The debate around financing of political parties is caught up between two alternatives, each of which possess seemingly intractable problems, but a third way might be surfacing in the US.
On the one hand, the status quo – of uncapped donations – has terrible consequences. It leads to capture by interest groups (stereotypically Labour by the unions and the Conservatives by big business, and like many stereotypes, there is an element of truth), is anti-democratic (contrary to what the US Supreme Court proclaims, money is not speech, yet if you have more money than I do, it’s not hard to imagine which of us gets more say in policy) and has ended up in outright corruption (witness, amongst other things, “I’m like a cab for hire“, “premier league” donors, or cash for honours).
Unfortunately, the major alternative model has its own problems. State funding of political parties runs the risk of creating an unaccountable political class, paid from the pocket of general taxation while owing nothing in return. It also entrenches the existing trio of parties in their roles, rendering our already distortionary electoral system immune, to all intents and purposes, to change. And, of course, it would be expensive.
The purported “middle ground” of capping donations, meanwhile, seems unworkable politically, while solving none of the problems. If unions are counted singly, Labour won’t sign up. If they aren’t, the Tories won’t. The cap won’t be low enough to prevent some donors still having outsized influence, and yet it won’t be high enough to prevent some or all of the parties suffering major financial hardship.
But a number of American campaign finance experts, including Yale’s Bruce Ackerman and Harvard’s Lawrence Lessig, support a third way. The idea is that every voter is given a voucher for $50, to donate to a political actor as they see fit – it can go to parties or candidates, mainstream or independents, and it doesn’t have to be used at all. In exchange, candidates who want to accept the money must agree to stricter rules. Ackerman suggests mandatory donor anonymity (to prevent “influence peddling”), while Lessig suggests a cap on any individual donation of just $100.
WonkBlog’s Dylan Matthews reports that the idea has just been given a boost. John Sarbanes (son of the Sarbanes-Oxley Act’s Paul Sarbanes) is planning on introducing the Grassroots Democracy Act to Congress:
The bill has three components.

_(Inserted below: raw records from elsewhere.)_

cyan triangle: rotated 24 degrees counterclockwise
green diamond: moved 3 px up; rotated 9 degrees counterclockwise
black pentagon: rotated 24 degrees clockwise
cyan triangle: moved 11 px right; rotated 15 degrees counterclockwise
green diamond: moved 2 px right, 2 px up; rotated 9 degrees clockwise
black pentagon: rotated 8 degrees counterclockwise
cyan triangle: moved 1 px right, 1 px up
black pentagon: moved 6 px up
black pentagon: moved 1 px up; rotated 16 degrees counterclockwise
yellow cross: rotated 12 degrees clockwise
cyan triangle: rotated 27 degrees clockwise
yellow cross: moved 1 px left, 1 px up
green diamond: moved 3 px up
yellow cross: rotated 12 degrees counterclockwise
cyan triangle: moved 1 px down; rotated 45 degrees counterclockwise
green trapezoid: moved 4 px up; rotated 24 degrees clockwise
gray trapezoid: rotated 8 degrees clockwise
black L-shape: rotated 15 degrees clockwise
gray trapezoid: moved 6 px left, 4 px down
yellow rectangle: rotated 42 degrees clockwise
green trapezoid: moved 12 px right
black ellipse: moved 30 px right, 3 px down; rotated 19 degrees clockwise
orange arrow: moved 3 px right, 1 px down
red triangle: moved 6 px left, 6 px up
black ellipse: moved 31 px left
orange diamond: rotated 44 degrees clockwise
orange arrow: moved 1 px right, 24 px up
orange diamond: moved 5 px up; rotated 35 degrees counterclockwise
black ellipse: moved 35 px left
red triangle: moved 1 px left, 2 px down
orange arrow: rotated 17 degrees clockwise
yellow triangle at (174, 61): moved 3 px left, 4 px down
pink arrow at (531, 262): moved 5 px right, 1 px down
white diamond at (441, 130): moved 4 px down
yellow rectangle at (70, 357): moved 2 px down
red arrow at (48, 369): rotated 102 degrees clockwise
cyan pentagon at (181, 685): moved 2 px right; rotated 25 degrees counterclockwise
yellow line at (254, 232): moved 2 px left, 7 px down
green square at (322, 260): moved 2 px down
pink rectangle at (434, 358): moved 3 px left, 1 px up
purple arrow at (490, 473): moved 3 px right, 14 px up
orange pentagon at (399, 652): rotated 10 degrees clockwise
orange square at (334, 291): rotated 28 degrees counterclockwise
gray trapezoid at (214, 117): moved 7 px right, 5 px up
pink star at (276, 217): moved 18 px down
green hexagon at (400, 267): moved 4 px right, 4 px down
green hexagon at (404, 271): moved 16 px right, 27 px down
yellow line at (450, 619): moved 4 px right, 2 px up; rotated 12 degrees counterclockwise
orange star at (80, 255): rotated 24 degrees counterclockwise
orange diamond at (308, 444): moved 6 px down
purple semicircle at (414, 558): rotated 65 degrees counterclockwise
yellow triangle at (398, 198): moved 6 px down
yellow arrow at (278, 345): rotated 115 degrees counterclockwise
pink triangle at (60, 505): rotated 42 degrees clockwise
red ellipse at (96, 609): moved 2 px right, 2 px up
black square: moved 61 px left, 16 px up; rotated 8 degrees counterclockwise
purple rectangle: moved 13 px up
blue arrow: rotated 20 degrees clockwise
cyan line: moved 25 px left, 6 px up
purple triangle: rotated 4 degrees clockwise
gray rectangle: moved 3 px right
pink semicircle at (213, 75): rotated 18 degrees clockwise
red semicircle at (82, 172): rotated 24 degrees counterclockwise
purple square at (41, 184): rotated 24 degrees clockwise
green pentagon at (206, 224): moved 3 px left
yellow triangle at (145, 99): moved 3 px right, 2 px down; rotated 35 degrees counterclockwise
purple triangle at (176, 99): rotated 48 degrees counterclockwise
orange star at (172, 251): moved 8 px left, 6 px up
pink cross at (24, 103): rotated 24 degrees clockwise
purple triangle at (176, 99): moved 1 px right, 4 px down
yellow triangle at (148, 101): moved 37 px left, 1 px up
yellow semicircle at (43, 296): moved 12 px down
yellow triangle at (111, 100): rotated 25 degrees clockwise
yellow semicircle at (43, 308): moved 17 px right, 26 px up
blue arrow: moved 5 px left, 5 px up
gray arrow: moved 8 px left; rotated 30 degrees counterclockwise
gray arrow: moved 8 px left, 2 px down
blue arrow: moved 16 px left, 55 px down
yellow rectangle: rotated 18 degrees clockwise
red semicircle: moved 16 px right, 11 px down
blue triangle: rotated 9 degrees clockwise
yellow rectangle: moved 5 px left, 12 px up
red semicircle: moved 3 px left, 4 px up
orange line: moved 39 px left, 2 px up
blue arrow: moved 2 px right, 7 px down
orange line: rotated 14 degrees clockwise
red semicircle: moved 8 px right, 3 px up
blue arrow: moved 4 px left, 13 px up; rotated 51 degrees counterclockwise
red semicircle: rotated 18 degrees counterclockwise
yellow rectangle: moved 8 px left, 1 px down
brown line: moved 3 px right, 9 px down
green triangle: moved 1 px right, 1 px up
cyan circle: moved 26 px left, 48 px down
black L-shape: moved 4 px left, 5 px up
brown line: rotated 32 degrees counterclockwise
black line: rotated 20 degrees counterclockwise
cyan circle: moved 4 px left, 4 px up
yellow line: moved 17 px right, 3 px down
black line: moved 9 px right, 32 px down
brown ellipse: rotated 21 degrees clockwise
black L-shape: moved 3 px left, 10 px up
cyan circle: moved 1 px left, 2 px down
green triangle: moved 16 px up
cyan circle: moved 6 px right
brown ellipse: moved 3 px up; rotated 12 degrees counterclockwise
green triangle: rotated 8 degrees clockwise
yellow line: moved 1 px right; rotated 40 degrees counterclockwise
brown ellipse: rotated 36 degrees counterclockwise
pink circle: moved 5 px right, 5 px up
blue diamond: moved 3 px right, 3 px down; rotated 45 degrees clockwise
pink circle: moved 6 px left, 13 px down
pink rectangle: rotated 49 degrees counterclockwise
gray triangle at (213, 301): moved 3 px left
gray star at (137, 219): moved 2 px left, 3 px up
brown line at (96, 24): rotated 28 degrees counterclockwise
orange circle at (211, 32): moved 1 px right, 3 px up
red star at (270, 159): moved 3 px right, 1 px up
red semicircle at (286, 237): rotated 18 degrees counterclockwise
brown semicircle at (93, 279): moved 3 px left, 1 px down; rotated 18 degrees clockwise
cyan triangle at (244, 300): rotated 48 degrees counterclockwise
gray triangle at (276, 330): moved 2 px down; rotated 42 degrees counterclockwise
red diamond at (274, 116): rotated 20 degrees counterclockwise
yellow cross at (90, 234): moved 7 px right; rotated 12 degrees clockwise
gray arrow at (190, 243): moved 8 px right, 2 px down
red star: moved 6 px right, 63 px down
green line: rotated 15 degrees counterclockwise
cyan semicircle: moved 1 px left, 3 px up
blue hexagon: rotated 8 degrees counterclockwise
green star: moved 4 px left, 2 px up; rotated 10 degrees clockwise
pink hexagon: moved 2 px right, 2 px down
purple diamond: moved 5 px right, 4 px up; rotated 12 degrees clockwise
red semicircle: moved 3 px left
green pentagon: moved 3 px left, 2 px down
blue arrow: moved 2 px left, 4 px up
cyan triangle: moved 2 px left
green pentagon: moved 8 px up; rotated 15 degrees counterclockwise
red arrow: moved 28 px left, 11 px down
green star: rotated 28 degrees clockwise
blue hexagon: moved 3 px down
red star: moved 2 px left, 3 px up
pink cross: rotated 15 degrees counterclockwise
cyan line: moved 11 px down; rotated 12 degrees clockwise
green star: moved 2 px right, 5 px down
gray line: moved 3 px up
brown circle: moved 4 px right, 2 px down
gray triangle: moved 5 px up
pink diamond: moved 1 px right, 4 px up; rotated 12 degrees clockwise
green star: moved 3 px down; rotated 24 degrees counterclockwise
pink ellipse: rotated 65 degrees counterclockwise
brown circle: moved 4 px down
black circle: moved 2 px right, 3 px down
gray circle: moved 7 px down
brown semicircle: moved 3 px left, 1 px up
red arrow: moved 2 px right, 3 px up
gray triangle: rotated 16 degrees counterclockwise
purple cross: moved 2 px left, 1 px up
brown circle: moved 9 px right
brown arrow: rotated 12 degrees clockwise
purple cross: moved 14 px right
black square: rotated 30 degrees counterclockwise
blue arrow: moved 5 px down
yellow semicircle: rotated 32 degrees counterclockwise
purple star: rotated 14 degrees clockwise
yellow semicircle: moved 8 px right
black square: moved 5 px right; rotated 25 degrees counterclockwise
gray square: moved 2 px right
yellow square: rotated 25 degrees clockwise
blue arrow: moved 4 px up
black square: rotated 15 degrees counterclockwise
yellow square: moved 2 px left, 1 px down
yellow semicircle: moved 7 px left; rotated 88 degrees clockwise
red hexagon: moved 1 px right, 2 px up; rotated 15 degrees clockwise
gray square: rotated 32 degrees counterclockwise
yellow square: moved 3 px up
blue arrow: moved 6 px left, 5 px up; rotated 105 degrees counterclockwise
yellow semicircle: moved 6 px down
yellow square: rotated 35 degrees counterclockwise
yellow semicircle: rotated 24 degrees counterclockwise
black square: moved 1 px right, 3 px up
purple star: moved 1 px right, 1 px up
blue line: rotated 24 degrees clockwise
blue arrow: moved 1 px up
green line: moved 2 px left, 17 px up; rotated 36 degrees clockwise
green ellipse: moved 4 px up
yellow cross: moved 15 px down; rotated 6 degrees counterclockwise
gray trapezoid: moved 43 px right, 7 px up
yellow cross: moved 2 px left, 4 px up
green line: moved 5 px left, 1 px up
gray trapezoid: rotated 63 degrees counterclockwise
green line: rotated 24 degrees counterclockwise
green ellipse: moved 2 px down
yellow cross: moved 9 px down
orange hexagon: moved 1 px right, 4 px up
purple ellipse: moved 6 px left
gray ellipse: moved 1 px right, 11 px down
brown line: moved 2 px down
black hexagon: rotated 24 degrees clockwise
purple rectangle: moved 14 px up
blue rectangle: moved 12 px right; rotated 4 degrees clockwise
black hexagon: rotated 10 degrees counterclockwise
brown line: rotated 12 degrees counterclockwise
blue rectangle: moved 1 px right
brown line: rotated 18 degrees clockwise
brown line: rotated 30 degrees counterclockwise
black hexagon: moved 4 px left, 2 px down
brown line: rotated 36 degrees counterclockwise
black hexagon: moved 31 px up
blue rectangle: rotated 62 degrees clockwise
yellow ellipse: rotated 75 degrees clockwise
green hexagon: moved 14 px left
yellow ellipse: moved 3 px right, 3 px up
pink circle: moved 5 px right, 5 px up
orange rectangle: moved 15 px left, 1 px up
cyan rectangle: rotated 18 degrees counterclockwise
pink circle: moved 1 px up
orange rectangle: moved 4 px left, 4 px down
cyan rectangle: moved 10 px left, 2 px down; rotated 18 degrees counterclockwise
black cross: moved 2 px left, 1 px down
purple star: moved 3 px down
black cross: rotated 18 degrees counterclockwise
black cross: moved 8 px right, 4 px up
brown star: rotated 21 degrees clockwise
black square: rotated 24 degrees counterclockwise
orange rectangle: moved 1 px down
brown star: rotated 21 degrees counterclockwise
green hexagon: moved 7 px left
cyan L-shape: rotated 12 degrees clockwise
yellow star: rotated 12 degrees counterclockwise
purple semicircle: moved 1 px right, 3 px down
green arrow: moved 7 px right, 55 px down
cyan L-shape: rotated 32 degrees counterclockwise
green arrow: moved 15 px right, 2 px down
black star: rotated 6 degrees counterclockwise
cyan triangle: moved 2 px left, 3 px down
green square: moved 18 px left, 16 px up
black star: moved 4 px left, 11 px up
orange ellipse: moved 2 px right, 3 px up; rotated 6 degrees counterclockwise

The first is a voucher of the kind Ackerman, Ayres and Lessig endorse, implemented as a $50 refundable tax credit for congressional donations, so even people who do not make enough to pay income taxes are eligible. The second is a matching system, where campaigns that reject PAC money will get $5 from a public fund for every private donation of $1, and those that agree to collect only small contributions receive $10 from the public fund for every private dollar. The third is a fund to provide support to candidates who are facing heavy third-party expenditures from super PACs and other groups, to make sure they aren’t drowned out.
Some of the side-effects of such a reform would be positive, as well. Most interestingly, it introduces a form of PR into the electoral system. Every “vote” using a voucher has the same effect, whether it goes to Labour or the Monster Raving Loony Party, and it is impossible to “waste” it. And depending how widely the vouchers can be used, it could allow people to donate to issue groups as well as parties, meaning that organisations like the Electoral Reform Society could see a boost in their funding.
Of course, the one thing it doesn’t ensure is that the balance of power is conserved. For that, parties would be advised to look elsewhere. But MPs who are serious about party funding reform may want to consider a similar move.